__Directions__.
The data below is to be written out exactly, with no pictures.

Images with bounding boxes:
───
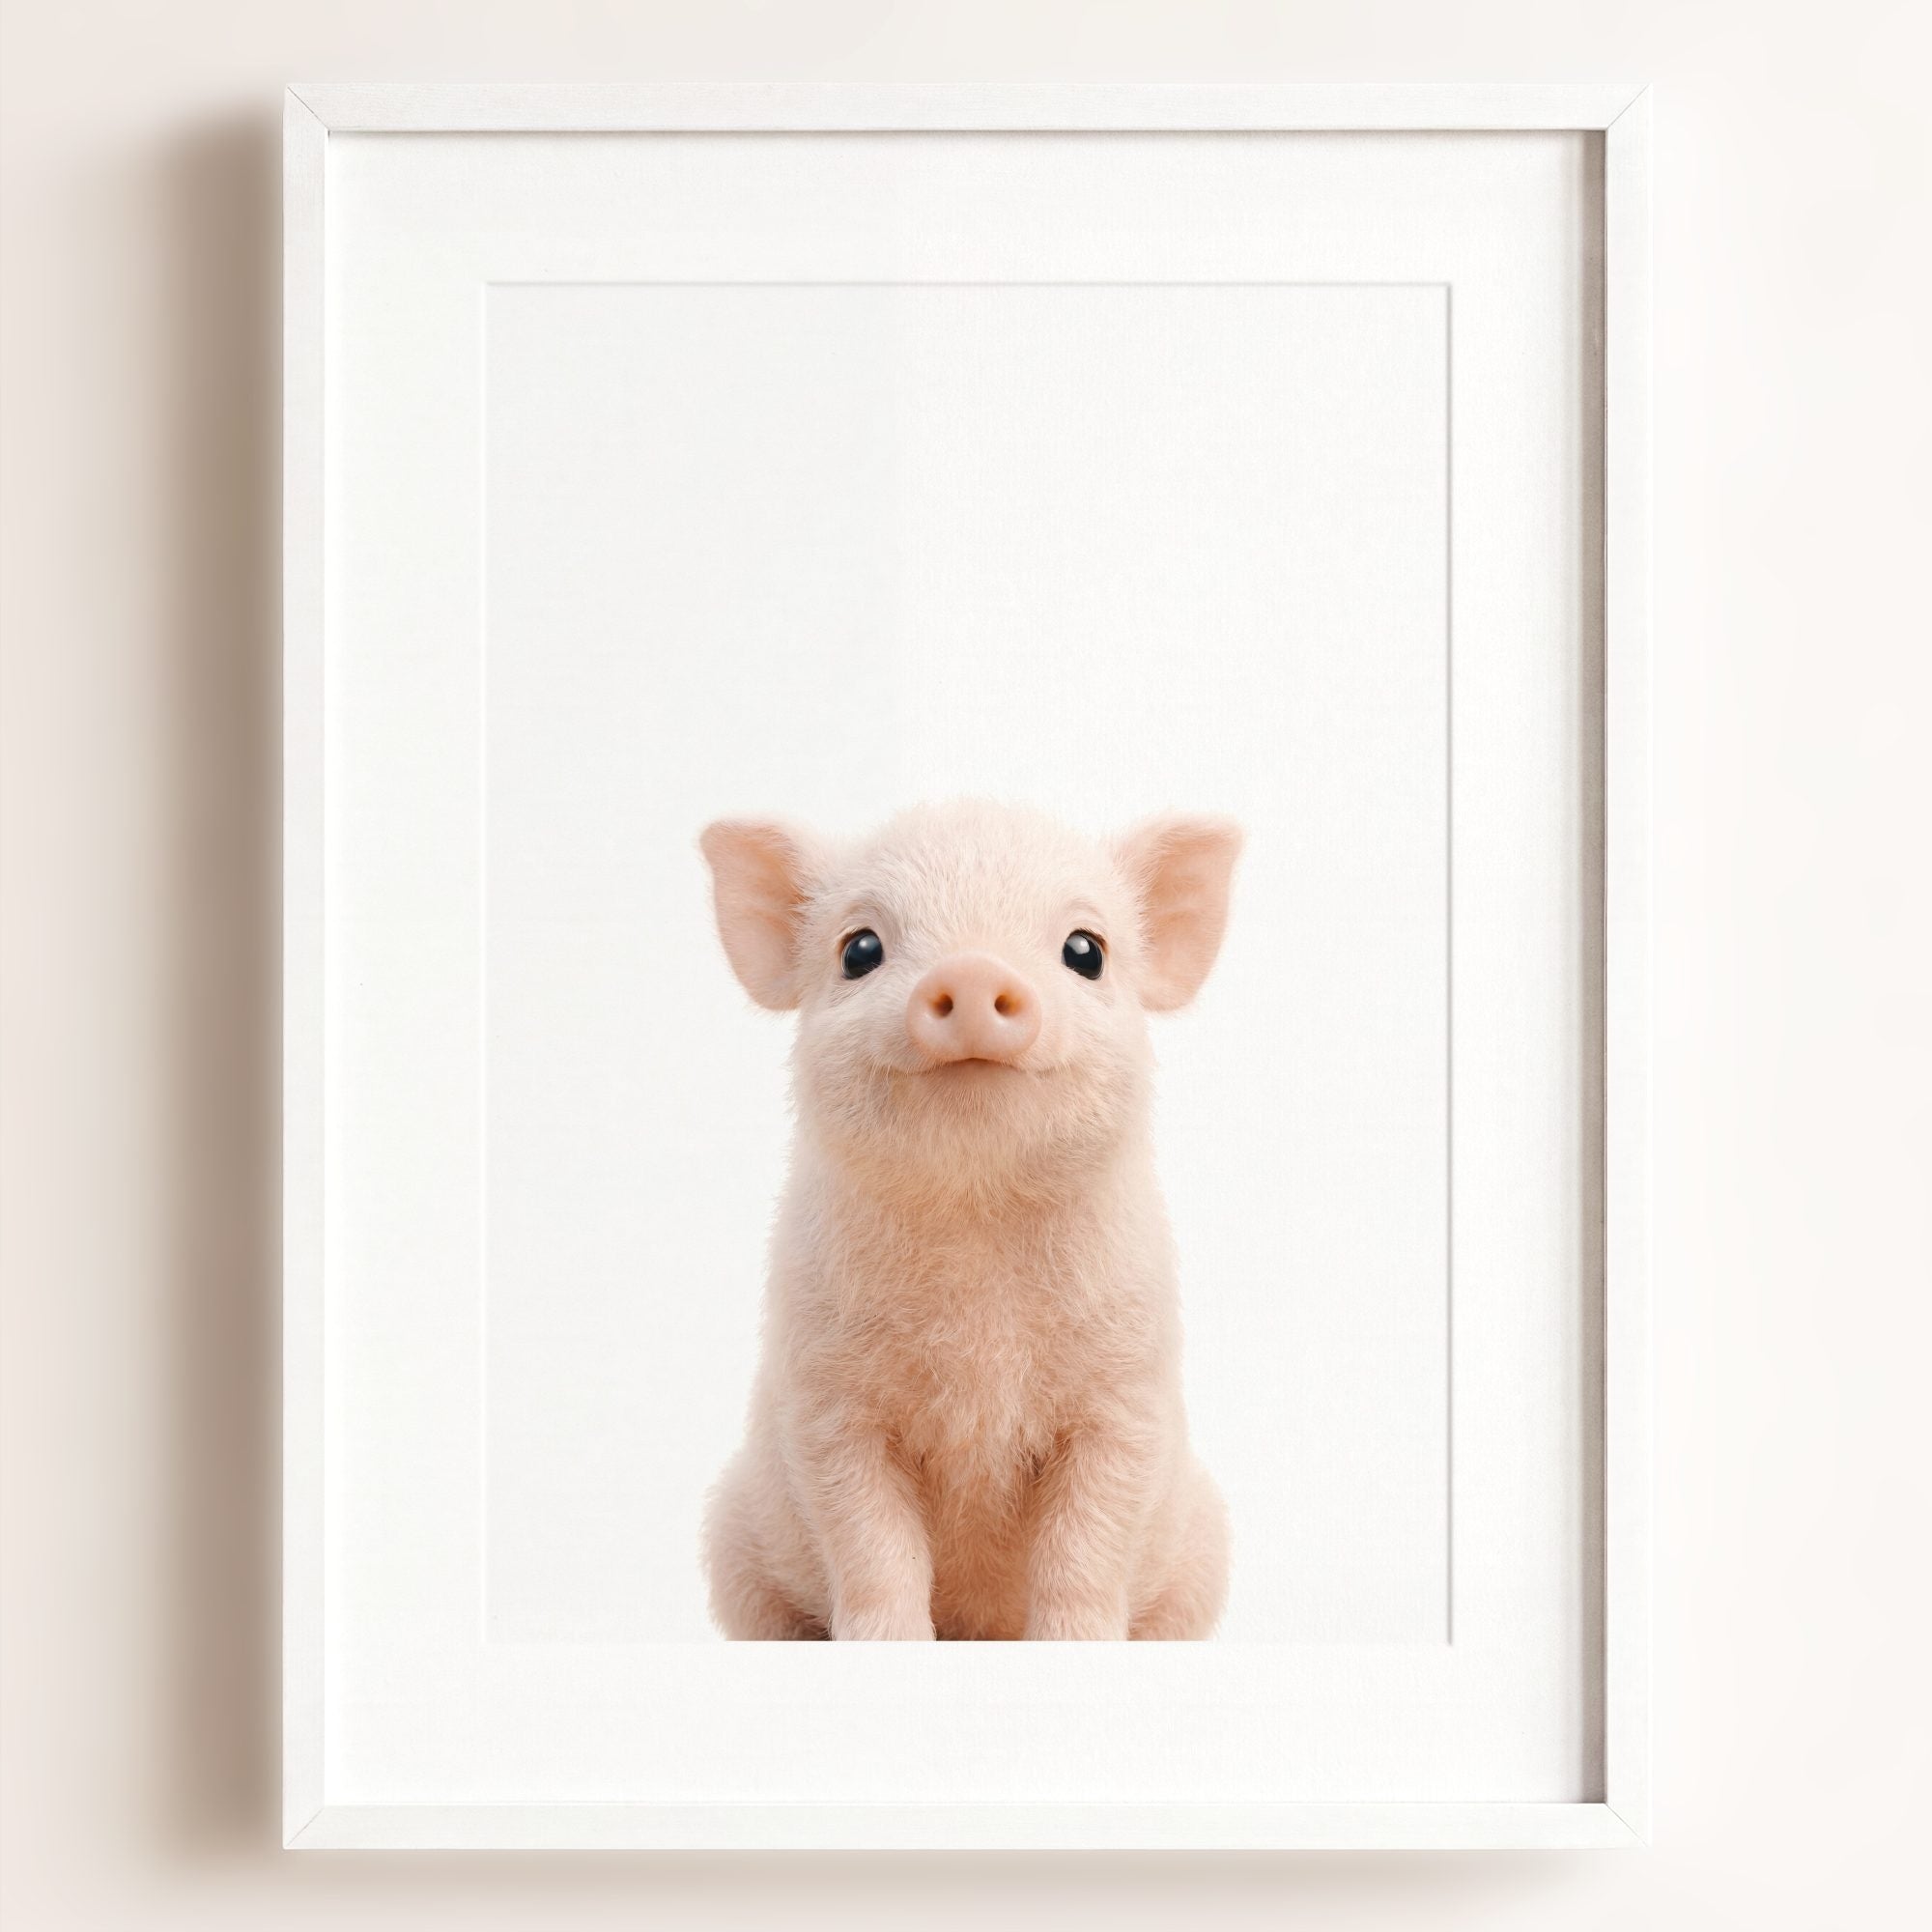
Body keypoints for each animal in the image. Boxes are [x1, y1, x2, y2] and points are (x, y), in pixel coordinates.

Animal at [698, 799, 1240, 1640]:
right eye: (860, 949)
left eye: (1086, 951)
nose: (974, 969)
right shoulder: (826, 1404)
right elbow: (872, 1546)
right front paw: (885, 1643)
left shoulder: (1126, 1396)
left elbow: (1086, 1547)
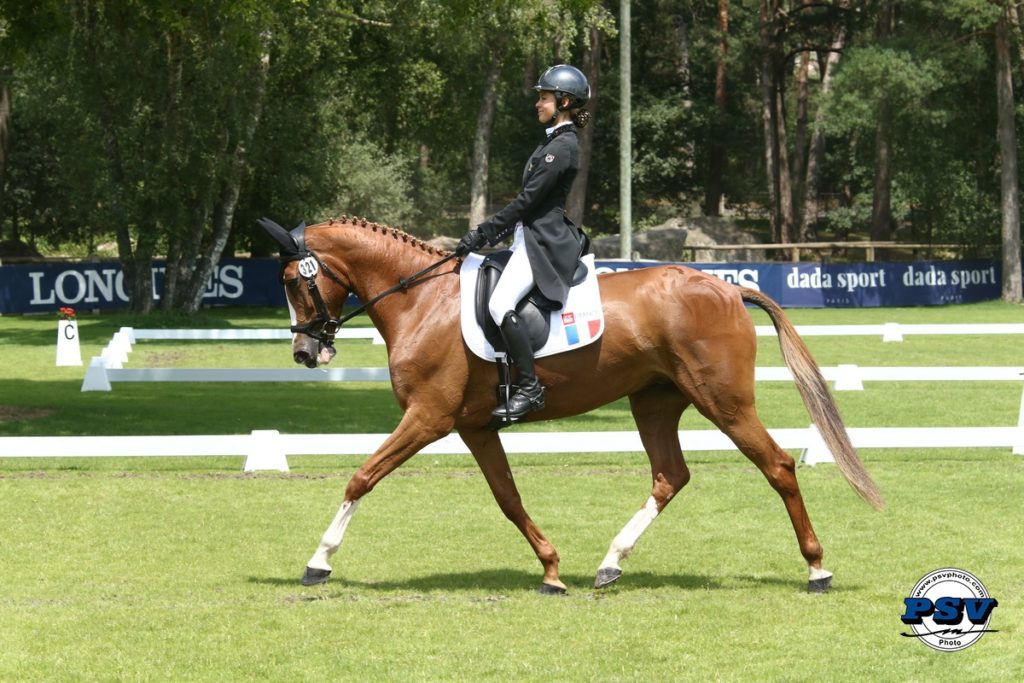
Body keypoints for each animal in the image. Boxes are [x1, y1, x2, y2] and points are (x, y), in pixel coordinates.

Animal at [256, 218, 880, 593]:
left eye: (292, 279)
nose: (305, 352)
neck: (421, 301)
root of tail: (728, 287)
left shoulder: (428, 418)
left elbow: (362, 477)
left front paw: (319, 561)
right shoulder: (474, 428)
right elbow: (508, 499)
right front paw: (552, 570)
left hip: (723, 402)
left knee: (777, 465)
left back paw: (817, 568)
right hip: (654, 403)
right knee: (669, 476)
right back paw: (610, 562)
───
__Task answer__.
Body keypoints for each animal in the image. Boxes are [x1, y1, x2, y2] and points are (x, y), in pixel coordinates.

Animal at [698, 799, 1240, 1640]:
right eye: (860, 949)
left eye: (1086, 951)
nose: (974, 969)
right shoulder: (826, 1404)
right elbow: (872, 1546)
right front paw: (885, 1643)
left shoulder: (1126, 1396)
left elbow: (1086, 1547)
Body keypoints for each animal in the image. Boxes are [x1, y1, x2, y2] and points are (x, y), in pixel coordinates.

Animal at [256, 218, 880, 593]:
left eye: (292, 279)
nose: (305, 352)
neck: (421, 301)
root of tail: (728, 287)
left shoulder: (428, 418)
left elbow: (362, 477)
left front paw: (319, 561)
right shoulder: (474, 428)
right elbow: (508, 499)
right front paw: (552, 570)
left hip: (723, 402)
left knee: (777, 465)
left back paw: (817, 568)
right hip: (654, 403)
right knee: (669, 476)
right back paw: (610, 562)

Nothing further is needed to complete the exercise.